■ QUOTED PASSAGE:
Fatigue of Cancer is Distinctly Different than the Fatigue of Chronic Kidney Disease, 2025, Fernandez

Dolphin

Senior Member (Voting Rights)

Fatigue of Cancer is Distinctly Different than the Fatigue of Chronic Kidney Disease​

  • Research
  • Published: 23 September 2025


Abstract​

Introduction​

It remains unclear whether the mechanisms of fatigue in cancer and chronic kidney disease (CKD) are different. The assessment of self-reported fatigue by standard scales, muscle fatigue by the objective reduction in finger tapping speed, and the cost to the brain of the exercise by the rating of perceived effort (RPE) help to compare the phenotypes of fatigue between the two conditions and explore the mechanisms of fatigue.

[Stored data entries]
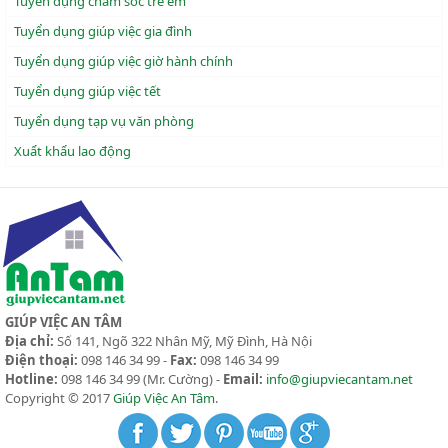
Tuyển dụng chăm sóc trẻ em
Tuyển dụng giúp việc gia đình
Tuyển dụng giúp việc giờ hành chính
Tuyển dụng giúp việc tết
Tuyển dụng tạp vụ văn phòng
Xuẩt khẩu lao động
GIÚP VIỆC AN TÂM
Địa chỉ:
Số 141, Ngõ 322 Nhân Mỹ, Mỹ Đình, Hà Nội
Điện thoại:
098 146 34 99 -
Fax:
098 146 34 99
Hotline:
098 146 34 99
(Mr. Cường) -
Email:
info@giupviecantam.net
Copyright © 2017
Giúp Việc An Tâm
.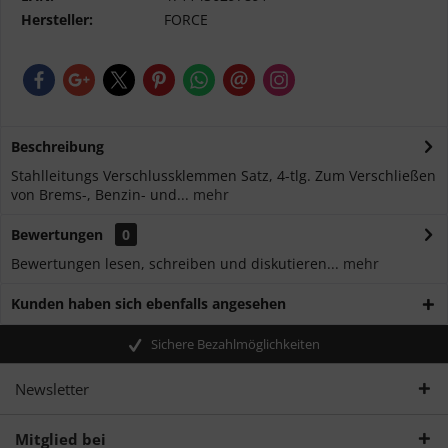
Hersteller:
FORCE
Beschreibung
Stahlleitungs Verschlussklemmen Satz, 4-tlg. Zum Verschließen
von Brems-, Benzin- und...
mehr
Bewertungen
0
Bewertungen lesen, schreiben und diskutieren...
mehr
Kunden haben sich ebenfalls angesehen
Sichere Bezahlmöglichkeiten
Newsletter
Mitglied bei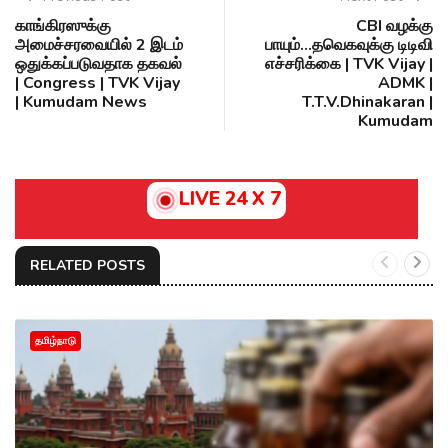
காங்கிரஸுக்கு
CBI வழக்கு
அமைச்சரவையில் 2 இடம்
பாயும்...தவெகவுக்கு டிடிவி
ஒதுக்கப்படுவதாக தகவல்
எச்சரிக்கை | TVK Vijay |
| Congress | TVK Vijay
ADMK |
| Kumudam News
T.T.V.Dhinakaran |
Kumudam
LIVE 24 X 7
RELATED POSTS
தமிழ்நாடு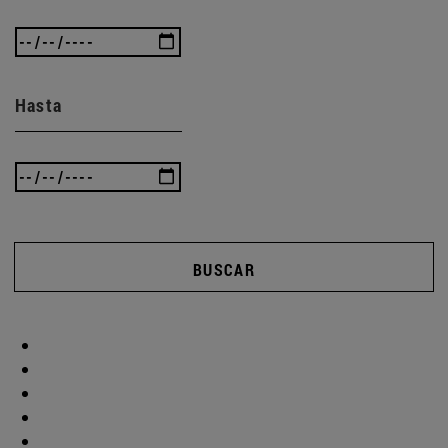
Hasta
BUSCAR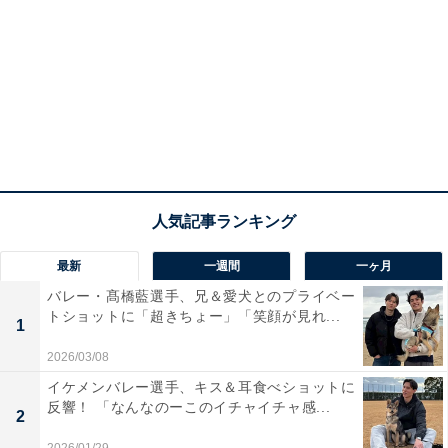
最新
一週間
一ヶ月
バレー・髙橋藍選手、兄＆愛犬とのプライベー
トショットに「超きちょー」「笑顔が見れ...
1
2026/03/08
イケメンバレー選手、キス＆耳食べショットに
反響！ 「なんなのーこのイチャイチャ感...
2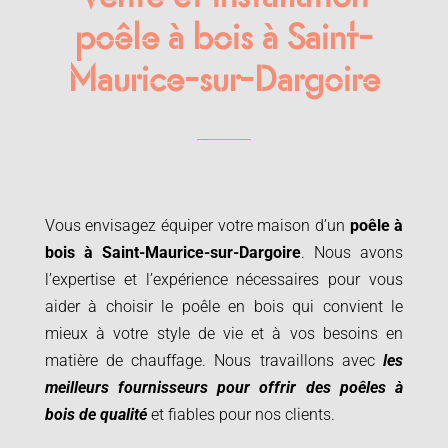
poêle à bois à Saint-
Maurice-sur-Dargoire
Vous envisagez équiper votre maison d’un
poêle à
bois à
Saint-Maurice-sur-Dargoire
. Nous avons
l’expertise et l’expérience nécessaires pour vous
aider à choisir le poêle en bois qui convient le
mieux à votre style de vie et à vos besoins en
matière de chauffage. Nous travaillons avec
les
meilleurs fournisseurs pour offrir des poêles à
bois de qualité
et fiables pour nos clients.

■ DIRECTIONS FOR THIS TASK:
Retype the passage on fatigue in cancer and chronic kidney disease between "Introduction​" and "mechanisms of fatigue.", inclusive.

■ SOLUTION FOR THIS TASK:
Introduction​

It remains unclear whether the mechanisms of fatigue in cancer and chronic kidney disease (CKD) are different. The assessment of self-reported fatigue by standard scales, muscle fatigue by the objective reduction in finger tapping speed, and the cost to the brain of the exercise by the rating of perceived effort (RPE) help to compare the phenotypes of fatigue between the two conditions and explore the mechanisms of fatigue.